**Your assignment**
Below are records to transcribe exactly, without their pictures.

Supplied information: Begin

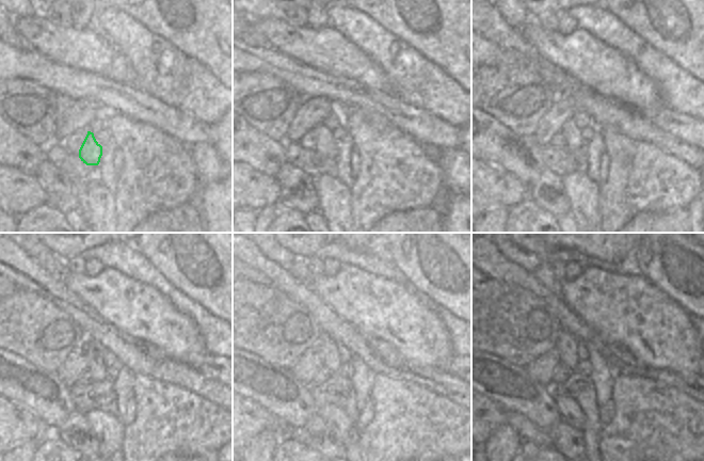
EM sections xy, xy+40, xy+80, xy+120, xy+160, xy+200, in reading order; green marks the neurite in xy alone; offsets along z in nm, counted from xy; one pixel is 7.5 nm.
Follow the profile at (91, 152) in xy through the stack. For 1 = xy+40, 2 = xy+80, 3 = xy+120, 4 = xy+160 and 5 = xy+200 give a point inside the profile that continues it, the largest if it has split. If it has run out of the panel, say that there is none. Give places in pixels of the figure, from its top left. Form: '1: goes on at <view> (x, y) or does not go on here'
1: goes on at xy+40 (326, 146)
2: goes on at xy+80 (571, 132)
3: goes on at xy+120 (96, 367)
4: goes on at xy+160 (332, 362)
5: goes on at xy+200 (566, 345)

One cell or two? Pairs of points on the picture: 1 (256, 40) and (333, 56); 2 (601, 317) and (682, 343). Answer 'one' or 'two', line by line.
1: two
2: one

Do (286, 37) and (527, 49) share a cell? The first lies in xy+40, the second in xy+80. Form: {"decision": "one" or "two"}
{"decision": "two"}

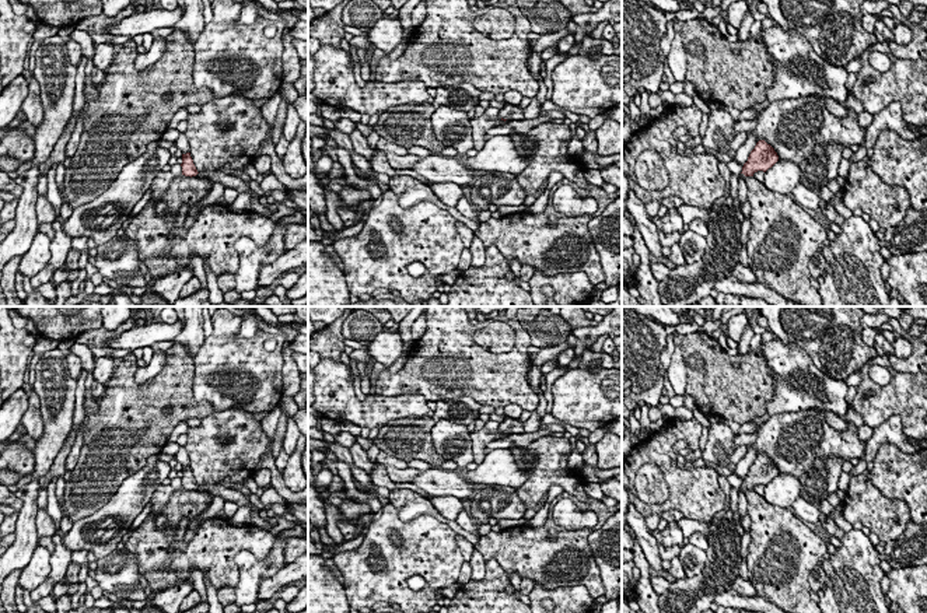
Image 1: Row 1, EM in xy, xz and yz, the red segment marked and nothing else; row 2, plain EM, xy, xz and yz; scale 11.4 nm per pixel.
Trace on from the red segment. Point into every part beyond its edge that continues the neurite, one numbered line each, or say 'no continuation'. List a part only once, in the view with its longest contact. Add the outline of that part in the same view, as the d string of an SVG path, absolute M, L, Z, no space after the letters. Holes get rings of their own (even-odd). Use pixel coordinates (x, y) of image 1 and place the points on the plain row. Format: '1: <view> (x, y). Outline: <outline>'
1: xz (509, 424). Outline: M506 417L500 425L499 430L503 432L513 432L513 434L522 434L524 431L524 423L518 421L517 418Z

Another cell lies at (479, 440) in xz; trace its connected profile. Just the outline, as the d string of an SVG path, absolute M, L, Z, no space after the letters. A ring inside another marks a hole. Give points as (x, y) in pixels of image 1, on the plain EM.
M486 428L469 432L469 439L472 444L473 462L478 465L482 463L485 456L486 456L485 449L487 448L487 445L496 439L503 439L503 438L508 437L510 434L511 432L507 432L504 435L500 430L490 431Z

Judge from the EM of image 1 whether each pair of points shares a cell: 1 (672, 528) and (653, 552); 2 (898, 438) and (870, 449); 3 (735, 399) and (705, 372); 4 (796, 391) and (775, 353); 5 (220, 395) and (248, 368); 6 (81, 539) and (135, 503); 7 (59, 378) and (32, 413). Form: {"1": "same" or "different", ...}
{"1": "different", "2": "same", "3": "same", "4": "same", "5": "same", "6": "same", "7": "different"}

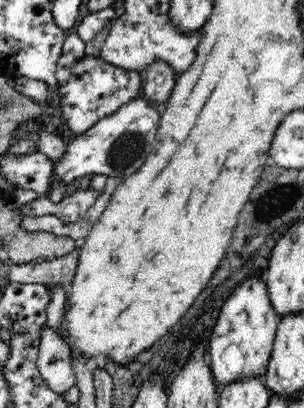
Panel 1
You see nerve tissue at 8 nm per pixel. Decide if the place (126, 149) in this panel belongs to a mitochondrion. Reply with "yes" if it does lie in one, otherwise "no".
yes

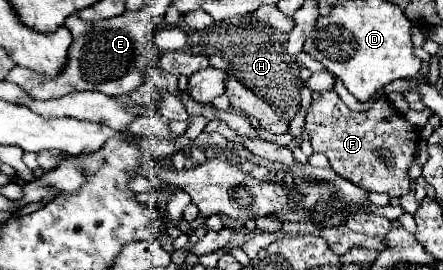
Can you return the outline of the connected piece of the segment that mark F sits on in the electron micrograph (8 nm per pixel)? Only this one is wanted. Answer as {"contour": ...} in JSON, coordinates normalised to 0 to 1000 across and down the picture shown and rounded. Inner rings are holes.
{"contour":[[[754,333],[709,341],[704,385],[691,415],[691,496],[700,504],[709,563],[722,563],[740,585],[754,637],[795,681],[831,711],[871,711],[885,733],[903,733],[926,704],[921,622],[935,593],[944,541],[939,474],[885,400],[871,363],[853,363],[831,407],[799,415],[790,407]],[[871,548],[885,563],[889,622],[867,615],[844,556]]]}

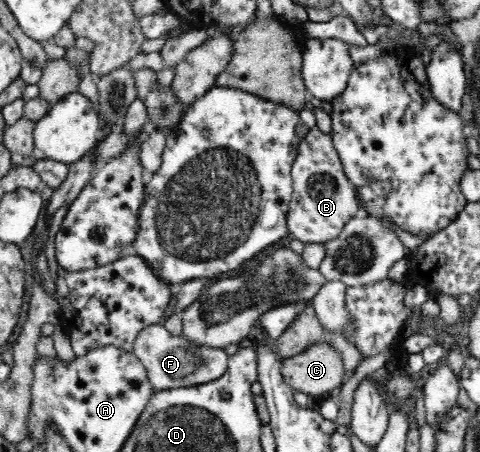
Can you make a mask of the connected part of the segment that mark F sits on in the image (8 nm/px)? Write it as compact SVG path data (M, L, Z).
M152 325L138 335L132 351L147 370L156 391L189 388L221 378L228 370L229 356L223 349L189 346L183 336L172 336L164 326Z

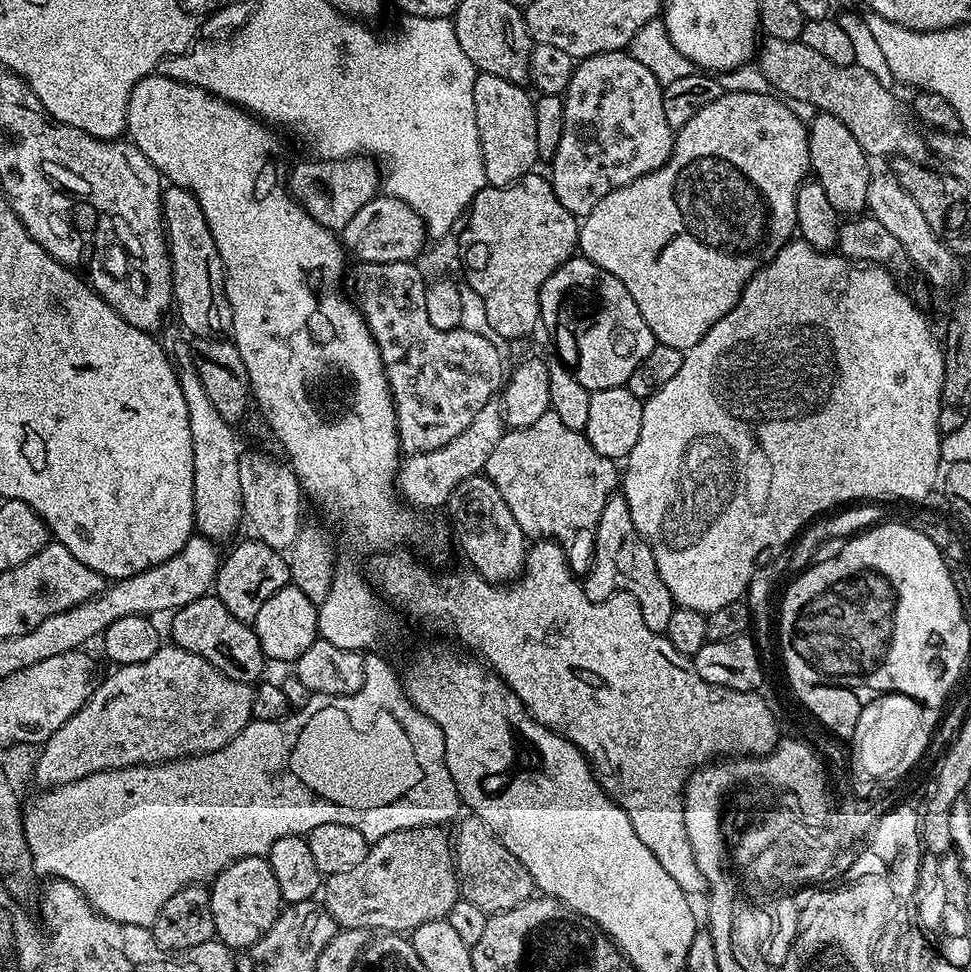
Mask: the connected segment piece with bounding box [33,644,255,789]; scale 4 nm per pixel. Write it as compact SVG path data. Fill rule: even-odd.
M166 644L146 662L119 665L114 674L99 681L94 694L82 710L46 740L39 751L33 781L49 789L57 784L77 781L92 773L118 768L168 763L184 756L207 755L220 751L247 725L253 714L253 685L228 679L210 662L173 644Z

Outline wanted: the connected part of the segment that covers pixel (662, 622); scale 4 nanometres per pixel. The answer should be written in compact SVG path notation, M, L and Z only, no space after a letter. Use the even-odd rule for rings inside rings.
M613 494L602 509L602 518L596 527L596 553L582 583L586 598L593 601L610 598L615 592L628 592L638 602L646 626L661 634L667 633L670 614L678 607L658 574L652 547L638 534L630 518L630 506L622 494Z

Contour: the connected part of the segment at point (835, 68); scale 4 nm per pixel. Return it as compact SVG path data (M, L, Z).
M767 38L758 48L758 66L762 74L766 74L769 89L789 101L810 102L813 109L829 112L838 118L838 122L842 122L842 126L846 126L846 130L858 138L858 146L862 146L868 157L905 156L908 160L927 161L930 156L928 141L923 135L920 137L913 113L905 105L904 109L896 101L895 94L862 64L857 62L850 66L838 66L838 62L822 58L822 54L810 50L810 46L801 40Z

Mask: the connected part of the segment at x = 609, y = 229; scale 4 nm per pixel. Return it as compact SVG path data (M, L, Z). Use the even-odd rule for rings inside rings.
M724 92L714 102L710 102L710 106L702 106L702 110L698 110L698 114L694 114L694 118L686 122L686 126L678 129L672 141L670 158L661 168L606 194L606 198L602 198L602 202L598 202L598 206L594 206L594 210L590 210L590 214L579 221L579 255L602 266L602 270L614 274L614 278L618 278L618 282L622 282L622 286L630 290L630 298L634 298L634 306L638 306L642 318L646 318L646 326L650 326L657 344L674 346L681 350L693 348L708 333L710 326L714 326L714 322L730 314L750 277L769 260L774 259L780 247L793 239L797 231L796 191L805 183L807 176L804 175L809 175L809 172L808 129L805 121L796 117L783 99L772 94Z

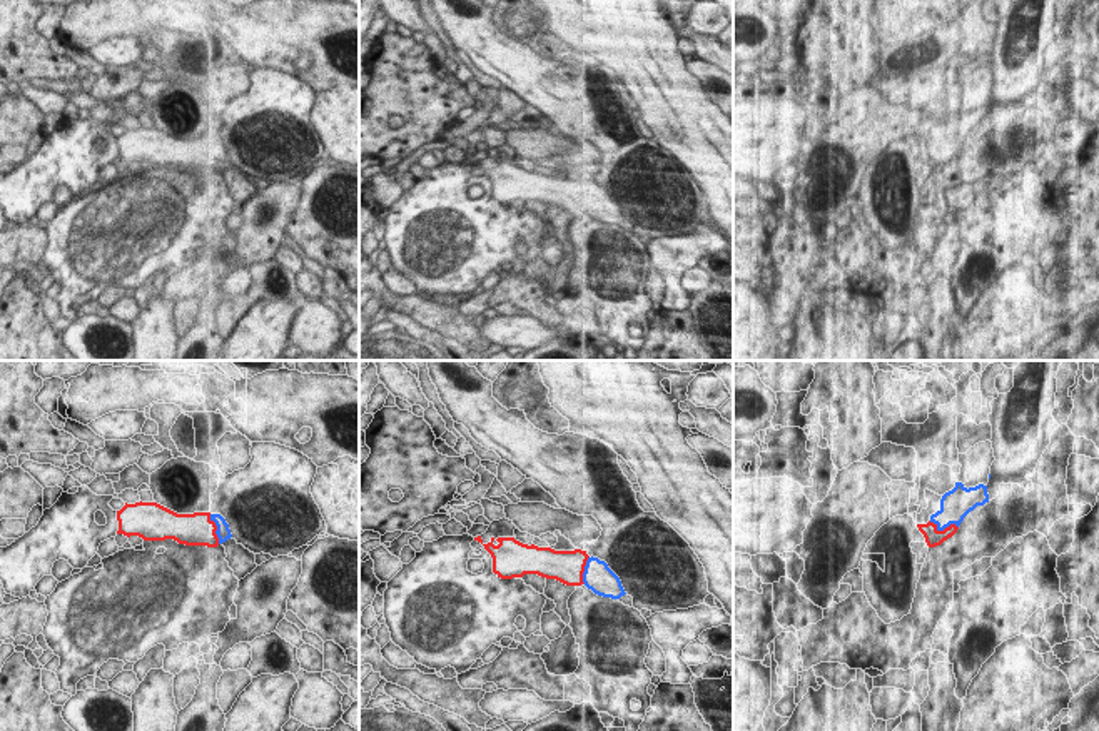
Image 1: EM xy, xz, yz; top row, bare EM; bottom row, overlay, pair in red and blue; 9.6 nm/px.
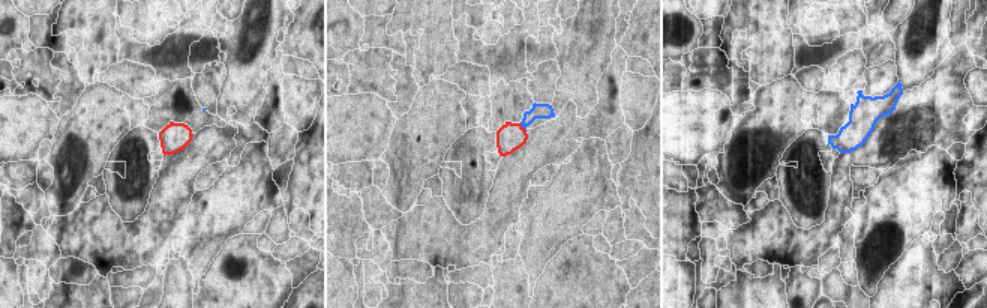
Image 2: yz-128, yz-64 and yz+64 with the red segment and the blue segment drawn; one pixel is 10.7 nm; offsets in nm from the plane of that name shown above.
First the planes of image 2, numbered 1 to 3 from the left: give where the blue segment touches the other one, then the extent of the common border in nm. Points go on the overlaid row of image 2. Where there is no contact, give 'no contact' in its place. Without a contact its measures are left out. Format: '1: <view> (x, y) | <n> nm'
1: no contact
2: yz-64 (522, 128) | 120 nm
3: no contact

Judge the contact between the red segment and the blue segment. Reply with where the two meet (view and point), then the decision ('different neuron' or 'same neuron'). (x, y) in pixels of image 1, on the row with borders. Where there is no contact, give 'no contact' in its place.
meets red in yz at (944, 529); same neuron

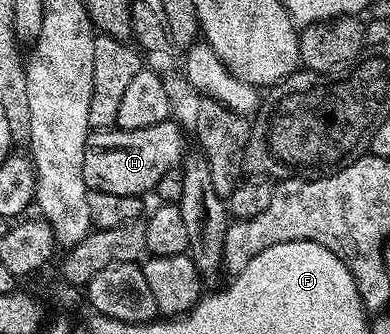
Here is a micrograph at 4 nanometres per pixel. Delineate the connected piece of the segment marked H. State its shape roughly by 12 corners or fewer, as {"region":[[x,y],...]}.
{"region":[[169,119],[89,132],[89,190],[140,197],[181,164]]}

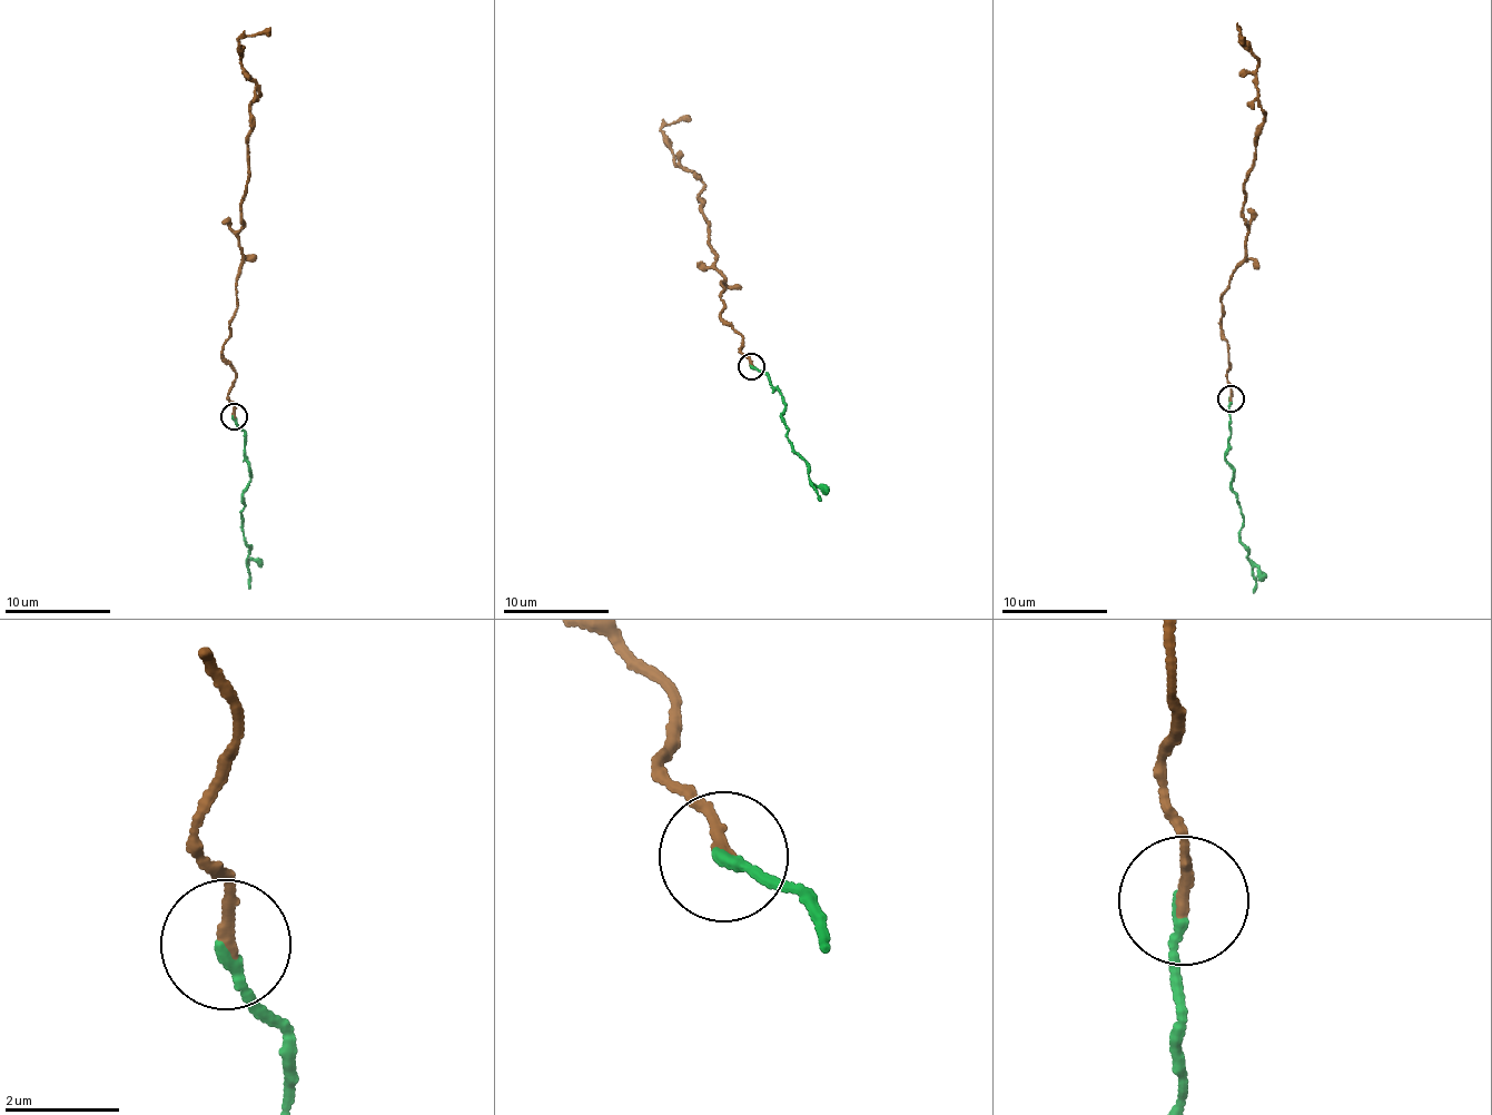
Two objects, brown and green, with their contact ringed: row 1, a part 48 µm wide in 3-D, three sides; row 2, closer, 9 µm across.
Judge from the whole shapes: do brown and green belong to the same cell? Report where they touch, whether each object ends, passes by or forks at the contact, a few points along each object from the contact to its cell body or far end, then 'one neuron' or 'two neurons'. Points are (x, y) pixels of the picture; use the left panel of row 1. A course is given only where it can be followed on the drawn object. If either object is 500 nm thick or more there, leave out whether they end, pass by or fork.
at (234, 416); brown ends there; green ends there; brown runs (233, 416), (236, 371), (221, 345), (243, 262), (249, 102), (262, 95), (239, 41), (270, 28); green runs (233, 416), (244, 433), (250, 477), (241, 509), (249, 588); one neuron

Supplied information: End

**The completed task**
EM sections xy, xy+40, xy+80, xy+120, xy+160, xy+200, in reading order; green marks the neurite in xy alone; offsets along z in nm, counted from xy; one pixel is 7.5 nm.
Follow the profile at (91, 152) in xy through the stack. For 1 = xy+40, 2 = xy+80, 3 = xy+120, 4 = xy+160 and 5 = xy+200 give a point inside the profile that continues it, the largest if it has split. If it has run out of the panel, say that there is none. Give places in pixels of the figure, from its top left. Form: '1: goes on at <view> (x, y) or does not go on here'
1: goes on at xy+40 (326, 146)
2: goes on at xy+80 (571, 132)
3: goes on at xy+120 (96, 367)
4: goes on at xy+160 (332, 362)
5: goes on at xy+200 (566, 345)

One cell or two? Pairs of points on the picture: 1 (256, 40) and (333, 56); 2 (601, 317) and (682, 343). Answer 'one' or 'two', line by line.
1: two
2: one

Do (286, 37) and (527, 49) share a cell? The first lies in xy+40, the second in xy+80. Form: {"decision": "one" or "two"}
{"decision": "two"}

Image 1: Row 1, EM in xy, xz and yz, the red segment marked and nothing else; row 2, plain EM, xy, xz and yz; scale 11.4 nm per pixel.
Trace on from the red segment. Point into every part beyond its edge that continues the neurite, one numbered line each, or say 'no continuation'. List a part only once, in the view with its longest contact. Add the outline of that part in the same view, as the d string of an SVG path, absolute M, L, Z, no space after the letters. Holes get rings of their own (even-odd). Use pixel coordinates (x, y) of image 1 and place the points on the plain row. Format: '1: <view> (x, y). Outline: <outline>'
1: xz (509, 424). Outline: M506 417L500 425L499 430L503 432L513 432L513 434L522 434L524 431L524 423L518 421L517 418Z

Another cell lies at (479, 440) in xz; trace its connected profile. Just the outline, as the d string of an SVG path, absolute M, L, Z, no space after the letters. A ring inside another marks a hole. Give points as (x, y) in pixels of image 1, on the plain EM.
M486 428L469 432L469 439L472 444L473 462L478 465L482 463L485 456L486 456L485 449L487 448L487 445L496 439L503 439L503 438L508 437L510 434L511 432L507 432L504 435L500 430L490 431Z

Judge from the EM of image 1 whether each pair of points shares a cell: 1 (672, 528) and (653, 552); 2 (898, 438) and (870, 449); 3 (735, 399) and (705, 372); 4 (796, 391) and (775, 353); 5 (220, 395) and (248, 368); 6 (81, 539) and (135, 503); 7 (59, 378) and (32, 413). Form: {"1": "same" or "different", ...}
{"1": "different", "2": "same", "3": "same", "4": "same", "5": "same", "6": "same", "7": "different"}

Panel 1
You see nerve tissue at 8 nm per pixel. Decide if the place (126, 149) in this panel belongs to a mitochondrion. Reply with "yes" if it does lie in one, otherwise "no".
yes

Can you return the outline of the connected piece of the segment that mark F sits on in the electron micrograph (8 nm per pixel)? Only this one is wanted. Answer as {"contour": ...} in JSON, coordinates normalised to 0 to 1000 across and down the picture shown and rounded. Inner rings are holes.
{"contour":[[[754,333],[709,341],[704,385],[691,415],[691,496],[700,504],[709,563],[722,563],[740,585],[754,637],[795,681],[831,711],[871,711],[885,733],[903,733],[926,704],[921,622],[935,593],[944,541],[939,474],[885,400],[871,363],[853,363],[831,407],[799,415],[790,407]],[[871,548],[885,563],[889,622],[867,615],[844,556]]]}

Can you make a mask of the connected part of the segment that mark F sits on in the image (8 nm/px)? Write it as compact SVG path data (M, L, Z).
M152 325L138 335L132 351L147 370L156 391L189 388L221 378L228 370L229 356L223 349L189 346L183 336L172 336L164 326Z

Mask: the connected segment piece with bounding box [33,644,255,789]; scale 4 nm per pixel. Write it as compact SVG path data. Fill rule: even-odd.
M166 644L146 662L119 665L114 674L99 681L94 694L82 710L46 740L39 751L33 781L49 789L57 784L77 781L92 773L118 768L168 763L184 756L207 755L220 751L247 725L253 714L253 685L228 679L210 662L173 644Z

Outline wanted: the connected part of the segment that covers pixel (662, 622); scale 4 nanometres per pixel. The answer should be written in compact SVG path notation, M, L and Z only, no space after a letter. Use the even-odd rule for rings inside rings.
M613 494L602 509L602 518L596 527L596 553L582 583L586 598L593 601L610 598L615 592L628 592L638 602L646 626L661 634L667 633L670 614L678 607L658 574L652 547L638 534L630 518L630 506L622 494Z

Contour: the connected part of the segment at point (835, 68); scale 4 nm per pixel. Return it as compact SVG path data (M, L, Z).
M767 38L758 48L758 66L762 74L766 74L769 89L789 101L810 102L813 109L829 112L838 118L838 122L842 122L842 126L846 126L846 130L858 138L858 146L862 146L868 157L905 156L908 160L927 161L930 156L928 141L923 135L920 137L913 113L905 105L904 109L896 101L895 94L862 64L857 62L850 66L838 66L838 62L822 58L822 54L810 50L810 46L801 40Z

Mask: the connected part of the segment at x = 609, y = 229; scale 4 nm per pixel. Return it as compact SVG path data (M, L, Z). Use the even-odd rule for rings inside rings.
M724 92L714 102L710 102L710 106L702 106L702 110L698 110L698 114L694 114L694 118L686 122L686 126L678 129L672 141L670 158L661 168L606 194L606 198L602 198L602 202L598 202L598 206L594 206L594 210L590 210L590 214L579 221L579 255L602 266L602 270L614 274L614 278L618 278L618 282L622 282L622 286L630 290L630 298L634 298L634 306L638 306L642 318L646 318L646 326L650 326L657 344L674 346L681 350L693 348L708 333L710 326L714 326L714 322L730 314L750 277L769 260L774 259L780 247L793 239L797 231L796 191L805 183L807 176L804 175L809 175L809 172L808 129L805 121L796 117L783 99L772 94Z

Image 1: EM xy, xz, yz; top row, bare EM; bottom row, overlay, pair in red and blue; 9.6 nm/px.
Image 2: yz-128, yz-64 and yz+64 with the red segment and the blue segment drawn; one pixel is 10.7 nm; offsets in nm from the plane of that name shown above.
First the planes of image 2, numbered 1 to 3 from the left: give where the blue segment touches the other one, then the extent of the common border in nm. Points go on the overlaid row of image 2. Where there is no contact, give 'no contact' in its place. Without a contact its measures are left out. Format: '1: <view> (x, y) | <n> nm'
1: no contact
2: yz-64 (522, 128) | 120 nm
3: no contact

Judge the contact between the red segment and the blue segment. Reply with where the two meet (view and point), then the decision ('different neuron' or 'same neuron'). (x, y) in pixels of image 1, on the row with borders. Where there is no contact, give 'no contact' in its place.
meets red in yz at (944, 529); same neuron

Here is a micrograph at 4 nanometres per pixel. Delineate the connected piece of the segment marked H. State its shape roughly by 12 corners or fewer, as {"region":[[x,y],...]}.
{"region":[[169,119],[89,132],[89,190],[140,197],[181,164]]}

Two objects, brown and green, with their contact ringed: row 1, a part 48 µm wide in 3-D, three sides; row 2, closer, 9 µm across.
Judge from the whole shapes: do brown and green belong to the same cell? Report where they touch, whether each object ends, passes by or forks at the contact, a few points along each object from the contact to its cell body or far end, then 'one neuron' or 'two neurons'. Points are (x, y) pixels of the picture; use the left panel of row 1. A course is given only where it can be followed on the drawn object. If either object is 500 nm thick or more there, leave out whether they end, pass by or fork.
at (234, 416); brown ends there; green ends there; brown runs (233, 416), (236, 371), (221, 345), (243, 262), (249, 102), (262, 95), (239, 41), (270, 28); green runs (233, 416), (244, 433), (250, 477), (241, 509), (249, 588); one neuron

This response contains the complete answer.